Cruces y mestizajes que se sitúan fuera del cine narrativo comercial -tan ubicuo y tan intrascendente-, para adentrarse en los terrenos de la experimentación. Bien por constituir documentales sin palabras, colecciones de escenas captadas por casualidad, cuando no ensayos fílmicos quasiabstractos sobre la ciudad moderna. En resumen, haciendo visible como nuestro modo de mirar es determinado por esos paisajes urbanos, al tiempo que, de manera recíproca, éste es transformado, condicionado, por nuestro substrato político/filosófico. Las paisajes urbanos de los años treinta, por ejemplo, son inseparables de la radicalización política de este tiempo, ya fuera en forma de manifestaciones y choques violentos - entre facciones o contra la policía-, para culminar en el preludio a la Segunda Guerra Mundial que fue nuestra Guerra Civil.
Visión política que no es privativa de este tiempo, ni de la última oleada revolucionaria en occidente, la de los sesenta, sino que es extensiva a cualquiera de las fotos, autores y periodos representados en esta muestra. Incluso las secciones más abstractas, como la obsesión de los fotógrafos de los años veinte con los rascacielos de cemento armado y las torres de comunicación de acero, son producto de un ideal social y político que se reflejaba en ese modo de mirar tan audaz. Esa perfección cristalina, nueva en la historia de la arquitectura, opuesta a todo lo anterior, habría ser la propia de la sociedad futura, en donde el hombre consiguiese ser, al fin, dueño de su destino. El ideal de esa revolución, la soviética, que quiso alcanzar los cielos, para luego acabar tornándose en el infierno, pero en la que todos, -o al menos los más idealistas-, de un modo u otro, quisieron pensar que se había hecho realidad en su presente.

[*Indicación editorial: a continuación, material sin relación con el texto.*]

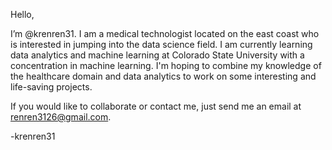 Hello, 

I’m @krenren31. I am a medical technologist located on the east coast who is interested in jumping into the data science field.
I am currently learning data analytics and machine learning at Colorado State University with a concentration in machine learning.
I'm hoping to combine my knowledge of the healthcare domain and data analytics to work on some interesting and life-saving projects.

If you would like to collaborate or contact me, just send me an email at renren3126@gmail.com.

-krenren31

<!---
krenren31/krenren31 is a ✨ special ✨ repository because its `README.md` (this file) appears on your GitHub profile.
You can click the Preview link to take a look at your changes.
--->

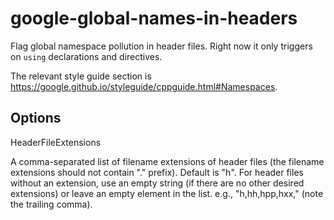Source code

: # google-global-names-in-headers

Flag global namespace pollution in header files. Right now it only
triggers on `using` declarations and directives.

The relevant style guide section is
<https://google.github.io/styleguide/cppguide.html#Namespaces>.

## Options

<div class="option">

HeaderFileExtensions

A comma-separated list of filename extensions of header files (the
filename extensions should not contain "." prefix). Default is "h". For
header files without an extension, use an empty string (if there are no
other desired extensions) or leave an empty element in the list. e.g.,
"h,hh,hpp,hxx," (note the trailing comma).

</div>
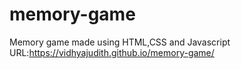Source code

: # memory-game

Memory game made using HTML,CSS and Javascript
URL:https://vidhyajudith.github.io/memory-game/
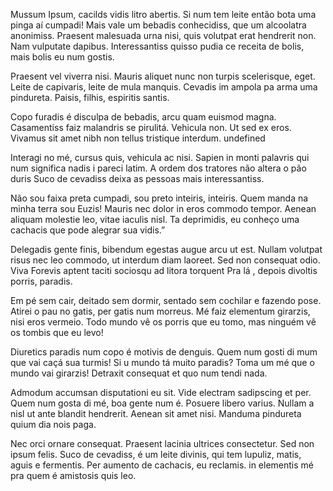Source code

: ---
---


Mussum Ipsum, cacilds vidis litro abertis. Si num tem leite então bota uma pinga aí cumpadi! Mais vale um bebadis conhecidiss, que um alcoolatra anonimiss. Praesent malesuada urna nisi, quis volutpat erat hendrerit non. Nam vulputate dapibus. Interessantiss quisso pudia ce receita de bolis, mais bolis eu num gostis.

Praesent vel viverra nisi. Mauris aliquet nunc non turpis scelerisque, eget. Leite de capivaris, leite de mula manquis. Cevadis im ampola pa arma uma pindureta. Paisis, filhis, espiritis santis.

Copo furadis é disculpa de bebadis, arcu quam euismod magna. Casamentiss faiz malandris se pirulitá. Vehicula non. Ut sed ex eros. Vivamus sit amet nibh non tellus tristique interdum. undefined

Interagi no mé, cursus quis, vehicula ac nisi. Sapien in monti palavris qui num significa nadis i pareci latim. A ordem dos tratores não altera o pão duris Suco de cevadiss deixa as pessoas mais interessantiss.

Não sou faixa preta cumpadi, sou preto inteiris, inteiris. Quem manda na minha terra sou Euzis! Mauris nec dolor in eros commodo tempor. Aenean aliquam molestie leo, vitae iaculis nisl. Ta deprimidis, eu conheço uma cachacis que pode alegrar sua vidis.”

Delegadis gente finis, bibendum egestas augue arcu ut est. Nullam volutpat risus nec leo commodo, ut interdum diam laoreet. Sed non consequat odio. Viva Forevis aptent taciti sociosqu ad litora torquent Pra lá , depois divoltis porris, paradis.

Em pé sem cair, deitado sem dormir, sentado sem cochilar e fazendo pose. Atirei o pau no gatis, per gatis num morreus. Mé faiz elementum girarzis, nisi eros vermeio. Todo mundo vê os porris que eu tomo, mas ninguém vê os tombis que eu levo!

Diuretics paradis num copo é motivis de denguis. Quem num gosti di mum que vai caçá sua turmis! Si u mundo tá muito paradis? Toma um mé que o mundo vai girarzis! Detraxit consequat et quo num tendi nada.

Admodum accumsan disputationi eu sit. Vide electram sadipscing et per. Quem num gosta di mé, boa gente num é. Posuere libero varius. Nullam a nisl ut ante blandit hendrerit. Aenean sit amet nisi. Manduma pindureta quium dia nois paga.

Nec orci ornare consequat. Praesent lacinia ultrices consectetur. Sed non ipsum felis. Suco de cevadiss, é um leite divinis, qui tem lupuliz, matis, aguis e fermentis. Per aumento de cachacis, eu reclamis. in elementis mé pra quem é amistosis quis leo.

Retazos, apenas ya reconocibles, de un tiempo de utopías que conformaría el siglo veinte entero, hasta quebrarse de manera irreparable con el fiasco de los años sesenta y la victoria del neoliberalismo y el neoconservadurismo en los ochenta.
Duro despertar, en medio de la calle, sin nada que pueda sostenernos y acompañarnos, fuera del cinismo.